→ About this task
Please retype the data below line for line and leave out every picture.

/---

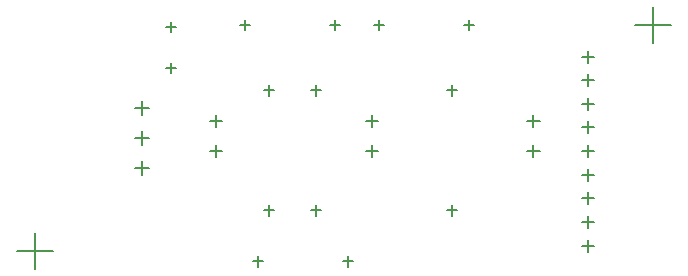
<source format=gbr>
%TF.GenerationSoftware,Altium Limited,Altium Designer,20.0.10 (225)*%
G04 Layer_Color=128*
%FSLAX26Y26*%
%MOIN*%
%TF.FileFunction,Drillmap*%
%TF.Part,Single*%
G01*
G75*
%TA.AperFunction,NonConductor*%
%ADD58C,0.005000*%
D58*
X3448268Y4883000D02*
X3481732D01*
X3465000Y4866268D02*
Y4899732D01*
X3748268Y4883000D02*
X3781732D01*
X3765000Y4866268D02*
Y4899732D01*
X4138268Y4664000D02*
X4171732D01*
X4155000Y4647268D02*
Y4680732D01*
X4138268Y4264000D02*
X4171732D01*
X4155000Y4247268D02*
Y4280732D01*
X3896268Y4883000D02*
X3929732D01*
X3913000Y4866268D02*
Y4899732D01*
X4196268Y4883000D02*
X4229732D01*
X4213000Y4866268D02*
Y4899732D01*
X3491268Y4094000D02*
X3524732D01*
X3508000Y4077268D02*
Y4110732D01*
X3791268Y4094000D02*
X3824732D01*
X3808000Y4077268D02*
Y4110732D01*
X3203252Y4876000D02*
X3234748D01*
X3219000Y4860252D02*
Y4891748D01*
X3203252Y4738205D02*
X3234748D01*
X3219000Y4722457D02*
Y4753953D01*
X3100362Y4605472D02*
X3145638D01*
X3123000Y4582835D02*
Y4628110D01*
X3100362Y4505472D02*
X3145638D01*
X3123000Y4482835D02*
Y4528110D01*
X3100362Y4405472D02*
X3145638D01*
X3123000Y4382835D02*
Y4428110D01*
X3529268Y4664000D02*
X3562732D01*
X3546000Y4647268D02*
Y4680732D01*
X3529268Y4264000D02*
X3562732D01*
X3546000Y4247268D02*
Y4280732D01*
X3685268Y4664000D02*
X3718732D01*
X3702000Y4647268D02*
Y4680732D01*
X3685268Y4264000D02*
X3718732D01*
X3702000Y4247268D02*
Y4280732D01*
X3348528Y4461811D02*
X3389866D01*
X3369197Y4441142D02*
Y4482480D01*
X3348528Y4561811D02*
X3389866D01*
X3369197Y4541142D02*
Y4582480D01*
X3868213Y4461811D02*
X3909551D01*
X3888882Y4441142D02*
Y4482480D01*
X3868213Y4561811D02*
X3909551D01*
X3888882Y4541142D02*
Y4582480D01*
X4406795Y4461811D02*
X4448134D01*
X4427465Y4441142D02*
Y4482480D01*
X4406795Y4561811D02*
X4448134D01*
X4427465Y4541142D02*
Y4582480D01*
X4589291Y4776961D02*
X4629449D01*
X4609370Y4756882D02*
Y4797039D01*
X4589291Y4147039D02*
X4629449D01*
X4609370Y4126961D02*
Y4167118D01*
X4589291Y4698220D02*
X4629449D01*
X4609370Y4678142D02*
Y4718299D01*
X4589291Y4619480D02*
X4629449D01*
X4609370Y4599402D02*
Y4639559D01*
X4589291Y4540740D02*
X4629449D01*
X4609370Y4520661D02*
Y4560819D01*
X4589291Y4462000D02*
X4629449D01*
X4609370Y4441921D02*
Y4482079D01*
X4589291Y4383260D02*
X4629449D01*
X4609370Y4363181D02*
Y4403338D01*
X4589291Y4304520D02*
X4629449D01*
X4609370Y4284441D02*
Y4324598D01*
X4589291Y4225779D02*
X4629449D01*
X4609370Y4205701D02*
Y4245858D01*
X4766850Y4881890D02*
X4884961D01*
X4825905Y4822835D02*
Y4940945D01*
X2706323Y4129095D02*
X2824433D01*
X2765378Y4070039D02*
Y4188150D01*
%TF.MD5,7a4b48cd90ea68c5d1cb46ff6d748d78*%
M02*

</source>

\---

→ Exercise solution
<source format=gbr>
%TF.GenerationSoftware,Altium Limited,Altium Designer,20.0.10 (225)*%
G04 Layer_Color=128*
%FSLAX26Y26*%
%MOIN*%
%TF.FileFunction,Drillmap*%
%TF.Part,Single*%
G01*
G75*
%TA.AperFunction,NonConductor*%
%ADD58C,0.005000*%
D58*
X3448268Y4883000D02*
X3481732D01*
X3465000Y4866268D02*
Y4899732D01*
X3748268Y4883000D02*
X3781732D01*
X3765000Y4866268D02*
Y4899732D01*
X4138268Y4664000D02*
X4171732D01*
X4155000Y4647268D02*
Y4680732D01*
X4138268Y4264000D02*
X4171732D01*
X4155000Y4247268D02*
Y4280732D01*
X3896268Y4883000D02*
X3929732D01*
X3913000Y4866268D02*
Y4899732D01*
X4196268Y4883000D02*
X4229732D01*
X4213000Y4866268D02*
Y4899732D01*
X3491268Y4094000D02*
X3524732D01*
X3508000Y4077268D02*
Y4110732D01*
X3791268Y4094000D02*
X3824732D01*
X3808000Y4077268D02*
Y4110732D01*
X3203252Y4876000D02*
X3234748D01*
X3219000Y4860252D02*
Y4891748D01*
X3203252Y4738205D02*
X3234748D01*
X3219000Y4722457D02*
Y4753953D01*
X3100362Y4605472D02*
X3145638D01*
X3123000Y4582835D02*
Y4628110D01*
X3100362Y4505472D02*
X3145638D01*
X3123000Y4482835D02*
Y4528110D01*
X3100362Y4405472D02*
X3145638D01*
X3123000Y4382835D02*
Y4428110D01*
X3529268Y4664000D02*
X3562732D01*
X3546000Y4647268D02*
Y4680732D01*
X3529268Y4264000D02*
X3562732D01*
X3546000Y4247268D02*
Y4280732D01*
X3685268Y4664000D02*
X3718732D01*
X3702000Y4647268D02*
Y4680732D01*
X3685268Y4264000D02*
X3718732D01*
X3702000Y4247268D02*
Y4280732D01*
X3348528Y4461811D02*
X3389866D01*
X3369197Y4441142D02*
Y4482480D01*
X3348528Y4561811D02*
X3389866D01*
X3369197Y4541142D02*
Y4582480D01*
X3868213Y4461811D02*
X3909551D01*
X3888882Y4441142D02*
Y4482480D01*
X3868213Y4561811D02*
X3909551D01*
X3888882Y4541142D02*
Y4582480D01*
X4406795Y4461811D02*
X4448134D01*
X4427465Y4441142D02*
Y4482480D01*
X4406795Y4561811D02*
X4448134D01*
X4427465Y4541142D02*
Y4582480D01*
X4589291Y4776961D02*
X4629449D01*
X4609370Y4756882D02*
Y4797039D01*
X4589291Y4147039D02*
X4629449D01*
X4609370Y4126961D02*
Y4167118D01*
X4589291Y4698220D02*
X4629449D01*
X4609370Y4678142D02*
Y4718299D01*
X4589291Y4619480D02*
X4629449D01*
X4609370Y4599402D02*
Y4639559D01*
X4589291Y4540740D02*
X4629449D01*
X4609370Y4520661D02*
Y4560819D01*
X4589291Y4462000D02*
X4629449D01*
X4609370Y4441921D02*
Y4482079D01*
X4589291Y4383260D02*
X4629449D01*
X4609370Y4363181D02*
Y4403338D01*
X4589291Y4304520D02*
X4629449D01*
X4609370Y4284441D02*
Y4324598D01*
X4589291Y4225779D02*
X4629449D01*
X4609370Y4205701D02*
Y4245858D01*
X4766850Y4881890D02*
X4884961D01*
X4825905Y4822835D02*
Y4940945D01*
X2706323Y4129095D02*
X2824433D01*
X2765378Y4070039D02*
Y4188150D01*
%TF.MD5,7a4b48cd90ea68c5d1cb46ff6d748d78*%
M02*

</source>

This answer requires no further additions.